» **OPDRACHTEN**:
1. Neem alstublieft het stuk van "Een deel van" tot en met "35 mensen bestaat." woordelijk over uit het tekstfragment hieronder.
2. Geef voor elk van de volgende beweringen aan of die klopt met het tekstfragment hieronder: (a) een afdeling in het Grenshospitium bestaat uit ongeveer 35 mensen; (b) familie en vrienden mogen één keer per week op bezoek komen; (c) in Ter Apel is een metselcursus van start gegaan. Antwoord telkens met ja of nee en citeer de doorslaggevende woorden uit het tekstfragment.
3. Vertaal deze zin uit het tekstfragment hieronder in het Engels: "Vreemdelingen hebben inmiddels ruime gelegenheid tot telefoneren; tijdens de daguren zijn hierop geen beperkingen meer."

» **TEKSTFRAGMENT**:
○ ○ ○ ○ ○ ○ ○
Het Koning Willem II Complex te Tilburg heeft daarin een voortrekkersrol vervuld. Zo wordt het grootste deel van de vreemdelingen ondergebracht in achtpersoonskamers, waarin men de beschikking heeft over een keukentje met koelkast, magnetron en tafel met acht stoelen. Voorts heeft men de beschikking over een tv.

Een deel van de vreemdelingen blijkt echter niet geschikt voor verblijf op meerpersoonskamers, omdat zij vanwege psychische of emotionele problemen extra zorg behoeven. Zij verblijven op een afdeling met eigen kamer.

De bewegingsvrijheid tijdens de dag op de afdeling kent overigens zijn beperkingen vanwege gebouwelijke en personele voorzieningen. Met name de grootte van de afdelingen (circa 150 mensen) maakt het vanwege te weinig toezichthoudende functies niet mogelijk om die bewegingsvrijheid te geven die in het Grenshospitium mogelijk is, waar een afdeling overigens uit circa 35 mensen bestaat.

Naast het dagprogramma met daarbinnen gestructureerde activiteiten en scholing is ook tijd ingeruimd voor vrij invulbare activiteiten zoals extra sport, een kookproject, houtbewerking en in de avonduren de extra mogelijkheid van bibliotheekbezoek.

Vreemdelingen hebben inmiddels ruime gelegenheid tot telefoneren; tijdens de daguren zijn hierop geen beperkingen meer. De bezoektijden voor familie en vrienden zijn uitgebreid van één naar twee keer per week.

De inrichting in Tilburg is daarmee de facto gaandeweg steeds meer een regime gaan voeren, dat gaat in de richting van wat in de Pbw wordt aangeduid met algehele gemeenschap.

In Tilburg en Ter Apel wordt ook veel aandacht besteed aan de ontwikkeling en het in praktijk brengen van terugkeeractiviteiten. Tilburg kent inmiddels een metselcursus, geheel toegespitst op de wijze van bouwen en metselen in de landen van herkomst. In Ter Apel wordt gestart met een cursus autoreparatie. Tevens zijn beide inrichtingen in overleg met de afdeling buitenland van de Stichting Reclassering Nederland om gezamenlijk meer terugkeerprogramma's te ontwikkelen.
○ ○ ○ ○ ○ ○ ○
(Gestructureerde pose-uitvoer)

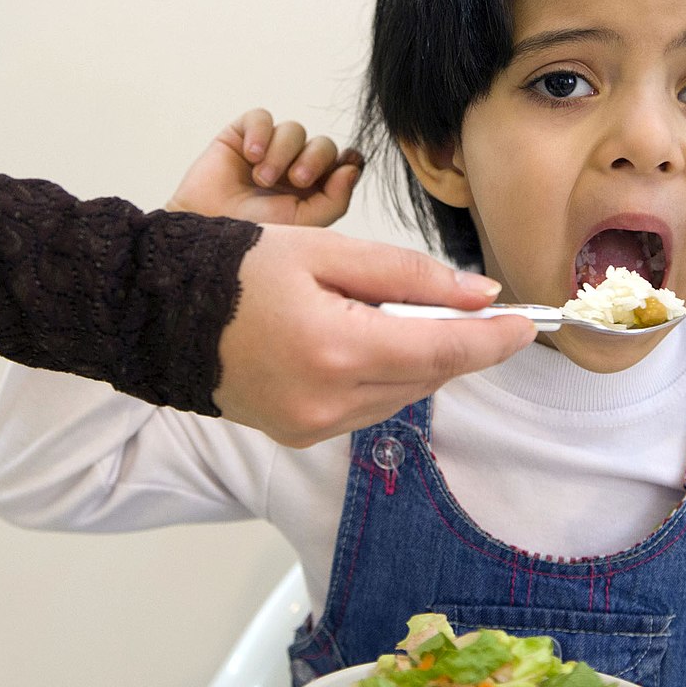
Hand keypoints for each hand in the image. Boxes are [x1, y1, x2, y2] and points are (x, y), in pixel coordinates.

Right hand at [166, 109, 362, 226]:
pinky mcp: (240, 136)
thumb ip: (335, 199)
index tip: (346, 165)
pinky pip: (261, 117)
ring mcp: (268, 150)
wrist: (206, 234)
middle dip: (315, 159)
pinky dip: (260, 132)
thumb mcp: (304, 225)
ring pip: (294, 130)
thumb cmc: (254, 235)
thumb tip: (353, 167)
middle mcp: (294, 168)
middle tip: (296, 180)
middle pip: (323, 144)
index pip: (341, 163)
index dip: (347, 161)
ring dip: (282, 152)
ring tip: (262, 178)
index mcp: (314, 190)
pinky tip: (251, 155)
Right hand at [214, 224, 536, 446]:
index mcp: (335, 349)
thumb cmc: (235, 268)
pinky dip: (381, 377)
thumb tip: (479, 295)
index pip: (442, 353)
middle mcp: (326, 401)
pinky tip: (363, 341)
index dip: (492, 340)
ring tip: (397, 315)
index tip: (527, 323)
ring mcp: (310, 426)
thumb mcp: (327, 252)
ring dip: (416, 360)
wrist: (158, 312)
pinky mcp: (297, 434)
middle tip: (465, 305)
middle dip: (455, 343)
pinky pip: (366, 408)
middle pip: (426, 378)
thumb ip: (409, 276)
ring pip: (400, 397)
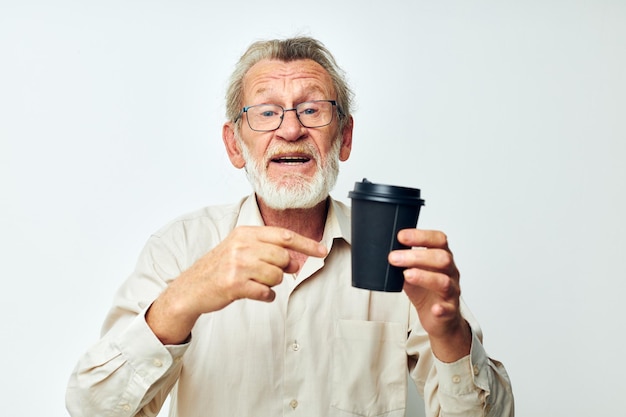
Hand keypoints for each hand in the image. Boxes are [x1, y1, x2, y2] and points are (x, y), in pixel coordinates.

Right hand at [147, 226, 326, 343]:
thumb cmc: (219, 268)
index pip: (284, 236)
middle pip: (283, 257)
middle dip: (284, 269)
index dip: (306, 244)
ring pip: (276, 276)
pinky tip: (254, 293)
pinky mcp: (234, 284)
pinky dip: (265, 296)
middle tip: (271, 273)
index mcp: (245, 233)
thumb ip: (267, 250)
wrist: (190, 288)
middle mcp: (242, 246)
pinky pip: (265, 292)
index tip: (322, 250)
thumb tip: (296, 262)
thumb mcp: (240, 249)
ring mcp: (237, 265)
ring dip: (271, 284)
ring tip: (255, 282)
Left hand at [388, 229, 470, 361]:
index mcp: (441, 257)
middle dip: (417, 256)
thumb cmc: (424, 291)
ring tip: (407, 275)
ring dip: (424, 277)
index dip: (421, 236)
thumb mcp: (411, 271)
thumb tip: (380, 250)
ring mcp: (451, 291)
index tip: (401, 236)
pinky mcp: (449, 311)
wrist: (439, 318)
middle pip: (442, 258)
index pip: (438, 240)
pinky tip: (434, 308)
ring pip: (444, 282)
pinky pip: (448, 309)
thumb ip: (402, 261)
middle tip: (394, 258)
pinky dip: (440, 308)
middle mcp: (450, 272)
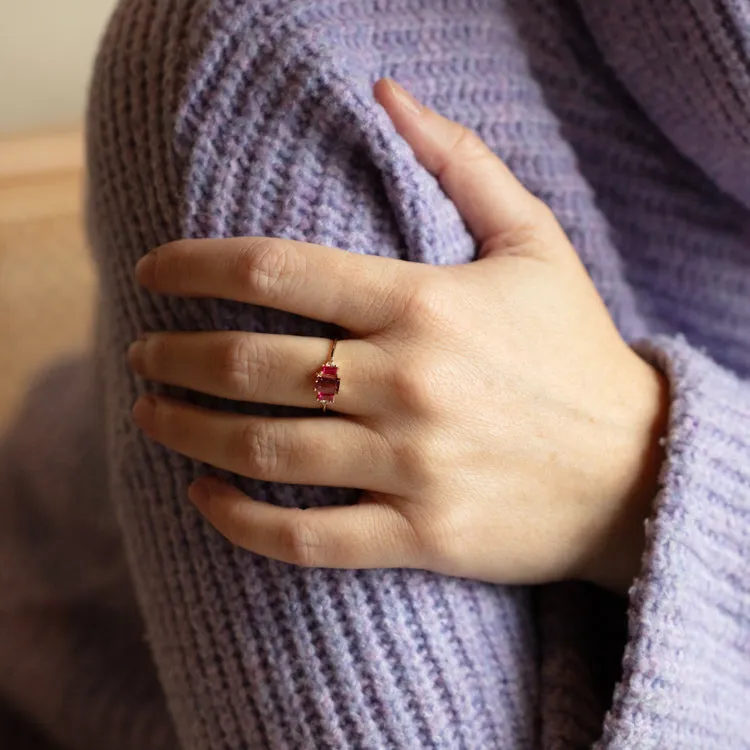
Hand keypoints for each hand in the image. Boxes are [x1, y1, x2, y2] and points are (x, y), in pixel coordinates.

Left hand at [129, 79, 667, 593]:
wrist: (635, 471)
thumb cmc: (577, 352)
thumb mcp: (534, 242)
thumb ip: (462, 161)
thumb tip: (388, 93)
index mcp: (425, 304)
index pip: (276, 271)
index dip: (193, 265)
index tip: (149, 271)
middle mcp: (409, 383)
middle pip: (248, 363)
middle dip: (172, 353)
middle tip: (139, 350)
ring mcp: (412, 465)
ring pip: (261, 448)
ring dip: (184, 431)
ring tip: (149, 414)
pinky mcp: (421, 535)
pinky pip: (305, 536)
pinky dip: (238, 521)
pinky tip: (203, 497)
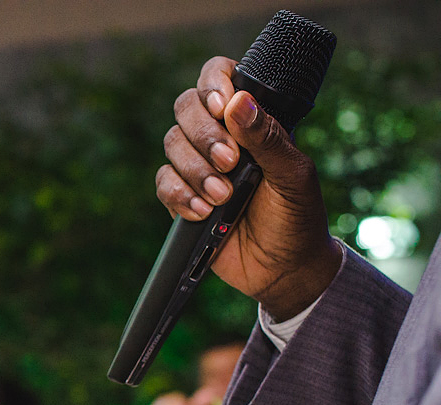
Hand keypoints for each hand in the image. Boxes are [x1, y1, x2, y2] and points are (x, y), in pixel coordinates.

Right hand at [156, 56, 342, 320]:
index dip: (214, 83)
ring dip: (194, 170)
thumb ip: (267, 138)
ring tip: (223, 197)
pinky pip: (163, 183)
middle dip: (203, 134)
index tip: (223, 106)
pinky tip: (203, 212)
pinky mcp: (181, 198)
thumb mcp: (293, 176)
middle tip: (229, 163)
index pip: (222, 77)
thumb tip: (238, 101)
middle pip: (186, 107)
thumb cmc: (297, 217)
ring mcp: (198, 166)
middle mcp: (221, 136)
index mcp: (252, 119)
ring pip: (172, 144)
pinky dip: (179, 195)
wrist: (283, 270)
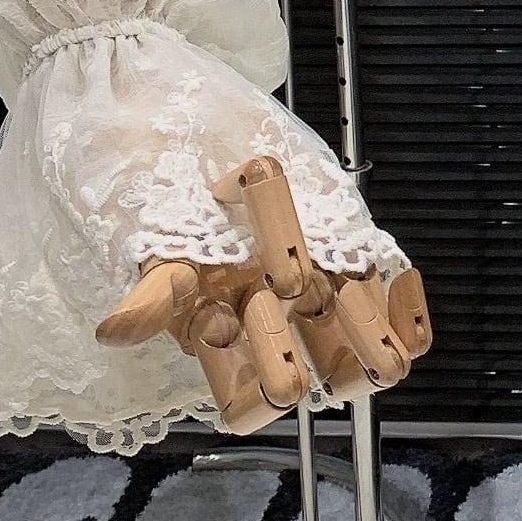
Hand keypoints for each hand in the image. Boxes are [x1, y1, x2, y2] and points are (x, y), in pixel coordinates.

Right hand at [93, 155, 432, 434]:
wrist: (184, 119)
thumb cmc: (158, 183)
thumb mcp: (153, 235)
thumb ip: (152, 287)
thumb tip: (117, 335)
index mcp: (213, 327)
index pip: (243, 401)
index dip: (260, 398)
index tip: (277, 375)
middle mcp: (265, 315)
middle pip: (307, 371)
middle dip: (321, 367)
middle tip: (329, 335)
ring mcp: (311, 285)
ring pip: (353, 343)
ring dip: (372, 341)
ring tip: (385, 344)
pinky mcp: (346, 245)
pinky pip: (385, 295)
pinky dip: (404, 304)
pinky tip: (403, 283)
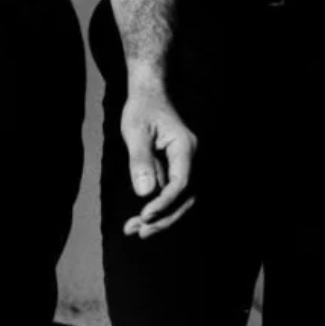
○ ○ ○ ○ ○ ○ ○
» **ANTWOORDEN PER OPDRACHT**:
1.
Een deel van de vreemdelingen blijkt echter niet geschikt voor verblijf op meerpersoonskamers, omdat zij vanwege psychische of emotionele problemen extra zorg behoeven. Zij verblijven op een afdeling met eigen kamer.

De bewegingsvrijheid tijdens de dag op de afdeling kent overigens zijn beperkingen vanwege gebouwelijke en personele voorzieningen. Met name de grootte van de afdelingen (circa 150 mensen) maakt het vanwege te weinig toezichthoudende functies niet mogelijk om die bewegingsvrijheid te geven die in het Grenshospitium mogelijk is, waar een afdeling overigens uit circa 35 mensen bestaat.

2.
(a) Ja: "waar een afdeling overigens uit circa 35 mensen bestaat"
(b) Nee: "De bezoektijden voor familie en vrienden zijn uitgebreid van één naar twee keer per week."
(c) Nee: "Tilburg kent inmiddels een metselcursus" en "In Ter Apel wordt gestart met een cursus autoreparatie."

3. Foreign nationals now have ample opportunity to make phone calls; during daytime hours there are no longer any restrictions on this.